Maybe I should have seen it that way too, but I didn’t. Not when I’d woke in his bed broken. He’d taken advantage of me and now every single person in that room was nodding like it was allowed, like it was acceptable.
I shrugged his hand off my shoulder, not wanting to make him feel as though I’d ever accept it again. I’d already avoided the Blacks for weeks after that night. I’d kept the situation to myself. I’d made up a whole damn plan to run away with my baby.
Maybe they’d make a movie about me—young mother escapes the confines of her hellish family and raises a perfect baby on her own.

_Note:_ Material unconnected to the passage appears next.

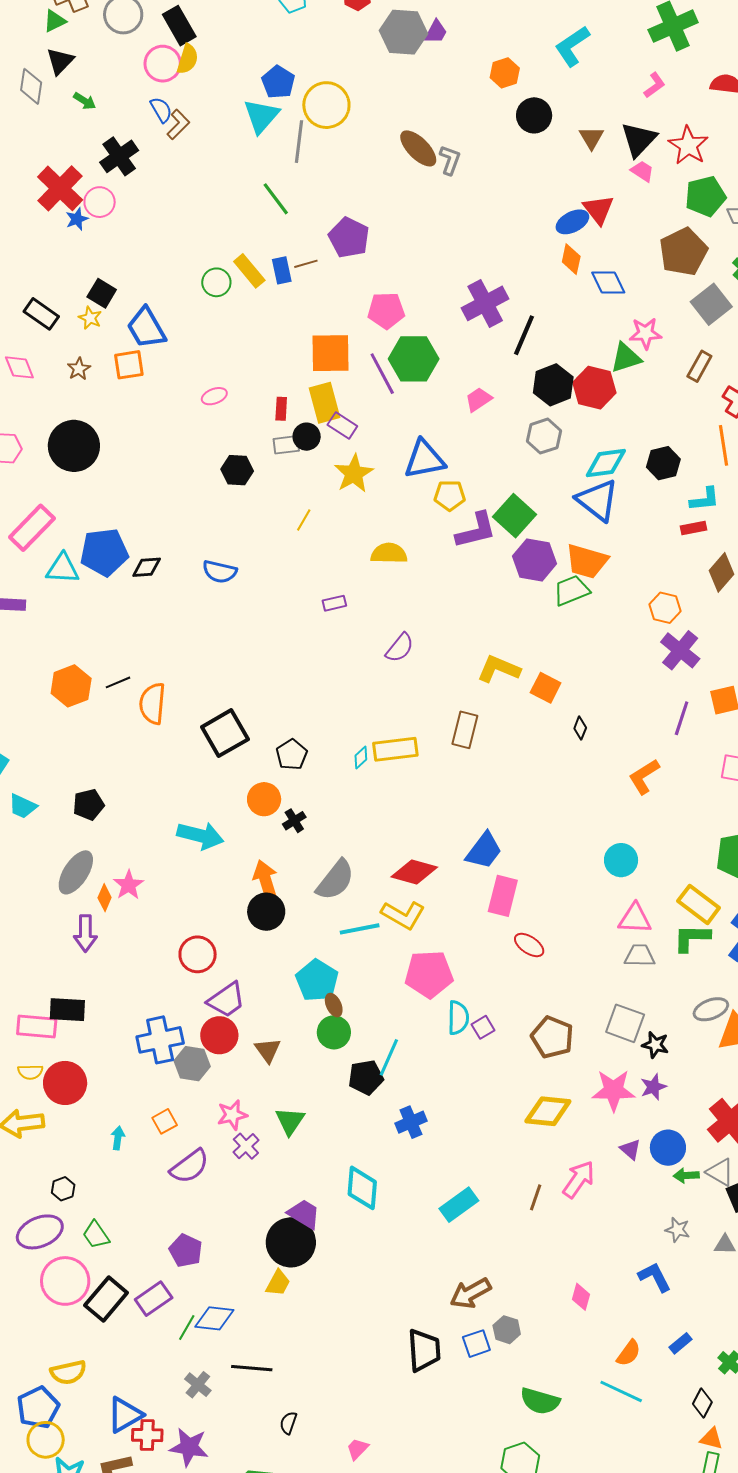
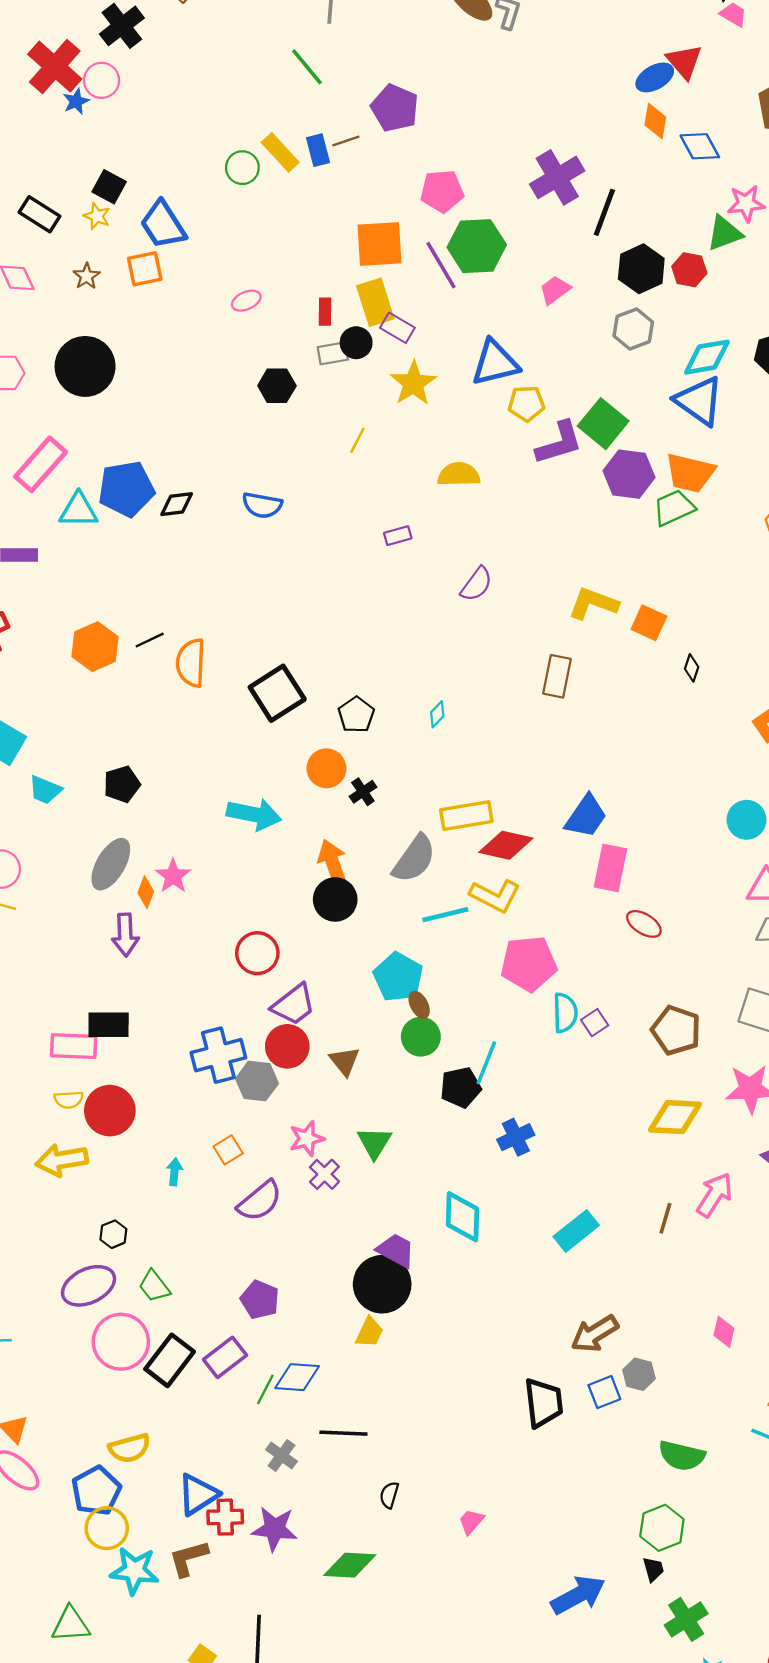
red hexagon: (594, 388) -> (689, 270), size x0.7
yellow rectangle: (395, 749) -> (466, 816), moved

That was until the miscarriage started.
My father went to his cabinet for whiskey. When he turned to Rafe and his family, he held up the decanter, “Who needs a drink?”
Their mother immediately declined, but Mr. Black was quick to take my father up on the offer. “Seems our children have caused quite a stir tonight.” Not my father. Us. Somehow, we were to blame. “Guessing it means we need to rush a wedding along?”
“What?” Rafe recoiled as his father’s words sank in. Then he looked at me in bewilderment, “Are you pregnant?”
I lifted my chin, not answering him. That’s right, asshole.
Play dumb games, win dumb prizes. For instance, leaving me to clean up the mess of you screwing me while I was blackout drunk should result in you getting a kid and a permanent reminder that his actions had repercussions.
Having you sweat was the least of what justice should have served you.
“She was … with your child. She miscarried last week,” my father ground out.
My father's words were blunt—too blunt—and they hit me like a dagger, twisting deeper with every syllable.
I barely registered the murmur of surprise from Rafe, whose face flickered with something unreadable for just a second.
My father, though, showed no remorse, not even the faintest trace of empathy for me.
He stood there, staring at Rafe, as if the miscarriage were merely an inconvenient business deal gone wrong.
The silence that followed felt suffocating, as if the very air had been sucked from the room. Could we go? I wanted to escape to my room and mourn the loss of my dignity and the imaginary relationship I’d concocted in my head with Bane.
Rafe’s father frowned before he leaned over to say something to his son, his gaze lingering on me for just a moment—flickering with something that almost felt like pity, though I knew it wasn’t meant for me.
It was the kind of pity you reserve for someone who’s lost their value, someone who had been discarded after fulfilling their purpose.
And when Rafe took a deep breath and glanced at me with a look of remorse, I knew what was about to happen. I was going to be tossed aside. "We’ll have to reconsider a union if she can’t conceive,” Mr. Black told us. “My firstborn son deserves an heir.”
“We can see what happens, Dad,” Rafe softly objected.
“See what happens?” I narrowed my eyes at him.
“Give your body time to heal. It’s a loss to all of us, obviously. And it wasn’t something we’d planned for this early on.”
“This early on?” I echoed again.
“In five years maybe, Bianca.” He rolled his eyes. “I’m not ready to settle down. And it seems you aren’t either. Take some time. We’ll get to the wedding soon enough.” He winked at me like this was so fucking easy.
The words echoed in my mind and my breath caught in my throat. For a moment, I thought I might faint right there on the floor. It was a mixture of relief and pain. He was proposing a five-year plan of no marriage, of giving me my freedom at least for a little time.
But it was on a leash. It came with strings attached.